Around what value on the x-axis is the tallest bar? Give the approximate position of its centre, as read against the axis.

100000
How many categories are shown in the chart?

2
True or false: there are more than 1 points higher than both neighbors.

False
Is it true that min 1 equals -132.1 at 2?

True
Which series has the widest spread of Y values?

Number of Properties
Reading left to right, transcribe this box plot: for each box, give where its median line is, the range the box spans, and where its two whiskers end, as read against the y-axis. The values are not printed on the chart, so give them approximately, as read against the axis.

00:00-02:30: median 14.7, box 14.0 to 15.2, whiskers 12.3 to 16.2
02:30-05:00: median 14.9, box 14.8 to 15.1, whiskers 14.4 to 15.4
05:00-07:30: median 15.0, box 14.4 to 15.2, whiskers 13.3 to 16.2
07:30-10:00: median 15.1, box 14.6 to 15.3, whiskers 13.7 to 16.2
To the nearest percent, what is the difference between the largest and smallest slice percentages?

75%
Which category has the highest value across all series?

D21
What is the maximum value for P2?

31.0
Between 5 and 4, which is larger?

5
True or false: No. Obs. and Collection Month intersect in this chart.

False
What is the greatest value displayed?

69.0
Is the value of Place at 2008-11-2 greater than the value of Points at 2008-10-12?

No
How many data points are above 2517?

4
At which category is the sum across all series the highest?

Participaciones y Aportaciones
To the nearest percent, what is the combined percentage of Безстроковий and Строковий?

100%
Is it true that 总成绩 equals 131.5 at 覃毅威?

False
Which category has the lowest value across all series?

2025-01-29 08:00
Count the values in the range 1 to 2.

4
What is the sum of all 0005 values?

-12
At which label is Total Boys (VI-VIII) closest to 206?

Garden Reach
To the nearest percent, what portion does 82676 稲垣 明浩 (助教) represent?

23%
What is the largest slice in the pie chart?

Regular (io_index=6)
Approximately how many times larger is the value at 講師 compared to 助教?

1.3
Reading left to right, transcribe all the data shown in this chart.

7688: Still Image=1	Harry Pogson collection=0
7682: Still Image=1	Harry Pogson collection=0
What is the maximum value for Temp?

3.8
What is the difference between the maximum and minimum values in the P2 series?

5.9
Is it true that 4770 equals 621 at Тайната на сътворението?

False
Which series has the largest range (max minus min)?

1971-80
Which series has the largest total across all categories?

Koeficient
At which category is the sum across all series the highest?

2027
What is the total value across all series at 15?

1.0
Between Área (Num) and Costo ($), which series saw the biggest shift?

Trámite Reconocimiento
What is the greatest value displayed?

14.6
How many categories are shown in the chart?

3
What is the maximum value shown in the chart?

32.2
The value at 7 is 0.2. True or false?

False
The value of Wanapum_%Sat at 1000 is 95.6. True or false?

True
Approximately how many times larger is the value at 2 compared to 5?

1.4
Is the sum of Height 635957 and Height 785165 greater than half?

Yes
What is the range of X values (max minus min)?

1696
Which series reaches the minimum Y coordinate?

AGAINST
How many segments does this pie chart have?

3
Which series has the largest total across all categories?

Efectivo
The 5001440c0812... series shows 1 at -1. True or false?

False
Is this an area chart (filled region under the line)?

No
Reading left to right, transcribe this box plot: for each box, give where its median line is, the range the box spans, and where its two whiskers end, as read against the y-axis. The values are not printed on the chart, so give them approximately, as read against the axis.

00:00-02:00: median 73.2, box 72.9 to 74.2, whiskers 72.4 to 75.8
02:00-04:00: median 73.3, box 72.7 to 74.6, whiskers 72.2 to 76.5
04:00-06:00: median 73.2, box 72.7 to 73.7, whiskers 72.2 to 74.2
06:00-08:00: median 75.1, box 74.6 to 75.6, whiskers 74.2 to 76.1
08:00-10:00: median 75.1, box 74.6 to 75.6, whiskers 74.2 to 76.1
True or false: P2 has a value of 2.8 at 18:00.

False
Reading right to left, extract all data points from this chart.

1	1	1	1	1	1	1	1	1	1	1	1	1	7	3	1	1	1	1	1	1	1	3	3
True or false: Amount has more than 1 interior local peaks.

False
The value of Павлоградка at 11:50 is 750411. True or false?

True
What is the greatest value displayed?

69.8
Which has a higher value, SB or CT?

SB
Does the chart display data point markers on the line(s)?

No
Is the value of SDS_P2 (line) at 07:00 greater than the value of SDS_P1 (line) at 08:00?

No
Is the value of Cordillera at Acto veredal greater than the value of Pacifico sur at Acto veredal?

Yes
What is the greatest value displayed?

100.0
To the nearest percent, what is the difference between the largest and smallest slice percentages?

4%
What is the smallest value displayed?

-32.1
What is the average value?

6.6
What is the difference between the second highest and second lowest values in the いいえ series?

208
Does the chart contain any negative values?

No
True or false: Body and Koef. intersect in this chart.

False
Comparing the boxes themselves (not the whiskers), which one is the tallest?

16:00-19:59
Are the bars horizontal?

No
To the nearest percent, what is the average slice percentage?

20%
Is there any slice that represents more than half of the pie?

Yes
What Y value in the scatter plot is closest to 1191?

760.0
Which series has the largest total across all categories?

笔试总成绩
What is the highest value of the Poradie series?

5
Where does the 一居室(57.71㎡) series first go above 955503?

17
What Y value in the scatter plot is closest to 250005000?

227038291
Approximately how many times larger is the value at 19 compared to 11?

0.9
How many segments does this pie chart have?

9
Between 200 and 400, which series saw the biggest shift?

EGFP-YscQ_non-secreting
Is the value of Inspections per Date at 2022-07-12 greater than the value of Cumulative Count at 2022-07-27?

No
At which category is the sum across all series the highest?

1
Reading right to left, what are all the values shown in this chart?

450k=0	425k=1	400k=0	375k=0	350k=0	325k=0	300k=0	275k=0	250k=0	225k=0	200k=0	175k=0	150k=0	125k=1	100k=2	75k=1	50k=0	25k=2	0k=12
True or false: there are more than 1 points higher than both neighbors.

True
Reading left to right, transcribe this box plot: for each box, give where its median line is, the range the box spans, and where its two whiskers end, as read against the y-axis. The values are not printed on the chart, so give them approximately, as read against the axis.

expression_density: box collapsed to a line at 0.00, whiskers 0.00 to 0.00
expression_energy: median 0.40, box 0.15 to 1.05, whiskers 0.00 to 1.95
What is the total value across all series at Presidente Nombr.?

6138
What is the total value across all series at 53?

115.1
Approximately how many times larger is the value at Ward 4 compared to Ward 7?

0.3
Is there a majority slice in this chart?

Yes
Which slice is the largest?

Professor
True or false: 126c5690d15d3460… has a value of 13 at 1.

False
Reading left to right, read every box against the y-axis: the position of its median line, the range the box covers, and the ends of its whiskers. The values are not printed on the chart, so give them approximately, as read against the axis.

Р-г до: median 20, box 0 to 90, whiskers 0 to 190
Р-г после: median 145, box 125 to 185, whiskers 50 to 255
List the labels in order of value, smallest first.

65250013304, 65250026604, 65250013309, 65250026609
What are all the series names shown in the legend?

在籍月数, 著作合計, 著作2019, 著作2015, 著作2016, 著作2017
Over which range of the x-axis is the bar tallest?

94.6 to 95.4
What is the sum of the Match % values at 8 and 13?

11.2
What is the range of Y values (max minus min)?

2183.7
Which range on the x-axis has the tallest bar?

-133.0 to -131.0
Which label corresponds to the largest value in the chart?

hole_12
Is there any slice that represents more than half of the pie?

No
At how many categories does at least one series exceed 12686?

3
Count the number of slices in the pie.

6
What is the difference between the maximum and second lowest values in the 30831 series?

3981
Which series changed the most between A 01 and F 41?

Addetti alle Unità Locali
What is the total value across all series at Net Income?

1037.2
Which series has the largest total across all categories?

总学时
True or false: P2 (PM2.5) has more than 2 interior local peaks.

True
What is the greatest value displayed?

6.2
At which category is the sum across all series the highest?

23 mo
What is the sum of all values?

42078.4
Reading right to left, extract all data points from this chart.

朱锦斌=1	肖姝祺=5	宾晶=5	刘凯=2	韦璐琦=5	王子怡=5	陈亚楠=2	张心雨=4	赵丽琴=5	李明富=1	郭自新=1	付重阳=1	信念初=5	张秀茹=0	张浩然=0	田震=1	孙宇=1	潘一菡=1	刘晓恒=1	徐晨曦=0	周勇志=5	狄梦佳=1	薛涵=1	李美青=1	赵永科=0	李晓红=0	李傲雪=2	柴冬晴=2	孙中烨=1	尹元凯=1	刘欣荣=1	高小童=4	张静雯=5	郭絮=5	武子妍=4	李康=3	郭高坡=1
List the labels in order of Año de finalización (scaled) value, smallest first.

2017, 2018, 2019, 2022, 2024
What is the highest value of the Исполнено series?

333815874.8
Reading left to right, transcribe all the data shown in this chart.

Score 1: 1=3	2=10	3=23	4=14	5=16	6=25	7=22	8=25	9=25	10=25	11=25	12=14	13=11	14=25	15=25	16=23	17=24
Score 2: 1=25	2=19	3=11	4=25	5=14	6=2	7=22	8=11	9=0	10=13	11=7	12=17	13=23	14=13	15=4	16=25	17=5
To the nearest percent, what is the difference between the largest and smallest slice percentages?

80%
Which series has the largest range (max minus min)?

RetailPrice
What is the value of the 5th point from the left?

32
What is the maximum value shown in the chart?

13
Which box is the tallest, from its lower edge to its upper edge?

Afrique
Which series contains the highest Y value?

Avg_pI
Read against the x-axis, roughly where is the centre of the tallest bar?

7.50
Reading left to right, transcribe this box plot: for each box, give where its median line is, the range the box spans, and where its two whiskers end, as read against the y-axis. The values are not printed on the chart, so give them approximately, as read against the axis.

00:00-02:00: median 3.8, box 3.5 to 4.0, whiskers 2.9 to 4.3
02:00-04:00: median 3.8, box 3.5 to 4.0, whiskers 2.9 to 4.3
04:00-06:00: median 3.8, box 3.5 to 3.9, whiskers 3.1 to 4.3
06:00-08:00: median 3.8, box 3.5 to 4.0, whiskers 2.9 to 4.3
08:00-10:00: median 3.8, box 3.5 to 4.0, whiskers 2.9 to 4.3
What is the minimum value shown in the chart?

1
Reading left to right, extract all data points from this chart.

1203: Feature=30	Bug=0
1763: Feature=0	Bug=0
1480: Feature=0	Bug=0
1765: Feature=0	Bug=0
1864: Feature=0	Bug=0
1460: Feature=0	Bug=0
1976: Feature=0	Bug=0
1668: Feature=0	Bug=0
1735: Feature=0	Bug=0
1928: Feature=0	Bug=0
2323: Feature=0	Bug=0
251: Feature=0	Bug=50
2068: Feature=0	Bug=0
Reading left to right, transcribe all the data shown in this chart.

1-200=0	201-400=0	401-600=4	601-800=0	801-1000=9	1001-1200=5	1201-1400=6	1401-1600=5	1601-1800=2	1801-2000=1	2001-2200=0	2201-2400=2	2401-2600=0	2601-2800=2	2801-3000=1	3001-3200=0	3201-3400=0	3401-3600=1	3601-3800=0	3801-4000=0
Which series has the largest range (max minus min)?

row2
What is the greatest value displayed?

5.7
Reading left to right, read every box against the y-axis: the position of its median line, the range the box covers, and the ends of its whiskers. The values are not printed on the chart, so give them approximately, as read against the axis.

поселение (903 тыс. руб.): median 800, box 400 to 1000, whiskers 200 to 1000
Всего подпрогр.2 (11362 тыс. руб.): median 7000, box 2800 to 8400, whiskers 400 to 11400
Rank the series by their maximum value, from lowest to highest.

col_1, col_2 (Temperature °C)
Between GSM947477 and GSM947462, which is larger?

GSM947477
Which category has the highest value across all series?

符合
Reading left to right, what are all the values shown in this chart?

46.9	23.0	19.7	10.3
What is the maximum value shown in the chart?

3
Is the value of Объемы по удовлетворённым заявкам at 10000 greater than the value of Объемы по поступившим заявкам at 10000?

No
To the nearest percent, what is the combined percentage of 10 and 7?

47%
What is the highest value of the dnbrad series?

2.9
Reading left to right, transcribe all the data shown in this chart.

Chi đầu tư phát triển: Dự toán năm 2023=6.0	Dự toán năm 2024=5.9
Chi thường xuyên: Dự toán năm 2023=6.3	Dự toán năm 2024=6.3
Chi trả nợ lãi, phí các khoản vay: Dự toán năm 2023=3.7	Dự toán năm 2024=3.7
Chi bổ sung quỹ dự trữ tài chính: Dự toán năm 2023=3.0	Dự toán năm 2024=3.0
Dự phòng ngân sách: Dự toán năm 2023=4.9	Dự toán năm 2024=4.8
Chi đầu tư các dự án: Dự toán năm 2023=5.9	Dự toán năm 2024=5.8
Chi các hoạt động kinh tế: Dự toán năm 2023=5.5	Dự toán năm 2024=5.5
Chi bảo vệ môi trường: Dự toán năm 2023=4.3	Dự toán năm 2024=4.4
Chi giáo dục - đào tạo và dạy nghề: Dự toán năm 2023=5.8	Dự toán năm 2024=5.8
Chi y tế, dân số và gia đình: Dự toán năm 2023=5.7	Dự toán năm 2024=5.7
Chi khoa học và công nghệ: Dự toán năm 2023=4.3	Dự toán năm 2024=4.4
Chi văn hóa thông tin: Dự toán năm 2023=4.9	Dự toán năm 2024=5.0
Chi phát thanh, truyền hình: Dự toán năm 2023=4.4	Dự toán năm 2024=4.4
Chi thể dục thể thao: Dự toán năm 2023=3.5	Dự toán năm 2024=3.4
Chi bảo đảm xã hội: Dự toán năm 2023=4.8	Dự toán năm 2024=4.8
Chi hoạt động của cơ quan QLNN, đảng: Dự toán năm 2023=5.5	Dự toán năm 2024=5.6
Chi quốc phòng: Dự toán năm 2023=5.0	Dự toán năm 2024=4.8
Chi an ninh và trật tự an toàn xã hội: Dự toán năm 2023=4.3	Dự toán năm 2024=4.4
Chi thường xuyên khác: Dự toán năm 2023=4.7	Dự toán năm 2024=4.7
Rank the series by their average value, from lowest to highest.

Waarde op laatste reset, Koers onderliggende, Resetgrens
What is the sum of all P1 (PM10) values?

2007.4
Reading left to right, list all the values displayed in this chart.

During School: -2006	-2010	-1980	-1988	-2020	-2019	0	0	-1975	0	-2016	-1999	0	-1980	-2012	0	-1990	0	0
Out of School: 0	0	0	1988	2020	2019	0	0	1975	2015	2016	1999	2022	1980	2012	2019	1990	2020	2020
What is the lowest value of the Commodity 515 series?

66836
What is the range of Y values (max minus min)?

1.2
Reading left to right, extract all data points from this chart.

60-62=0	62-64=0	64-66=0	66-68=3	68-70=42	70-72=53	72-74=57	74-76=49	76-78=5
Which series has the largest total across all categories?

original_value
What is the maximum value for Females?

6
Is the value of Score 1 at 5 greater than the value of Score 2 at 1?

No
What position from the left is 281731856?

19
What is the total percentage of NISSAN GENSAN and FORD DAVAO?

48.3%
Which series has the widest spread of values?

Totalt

Aim of the task: Please put the lines into a Markdown table with the columns No. and Line, starting at the first line and ending at the line containing "Which series has the widest spread of Y". Include both of those lines, and leave out any blank lines.

Expected answer:
| No. | Line |
|---|---|
| 1 | Around what value on the x-axis is the tallest bar? Give the approximate position of its centre, as read against the axis. |
| 2 | 100000 |
| 3 | How many categories are shown in the chart? |
| 4 | 2 |
| 5 | True or false: there are more than 1 points higher than both neighbors. |
| 6 | False |
| 7 | Is it true that min 1 equals -132.1 at 2? |
| 8 | True |
| 9 | Which series has the widest spread of Y values? |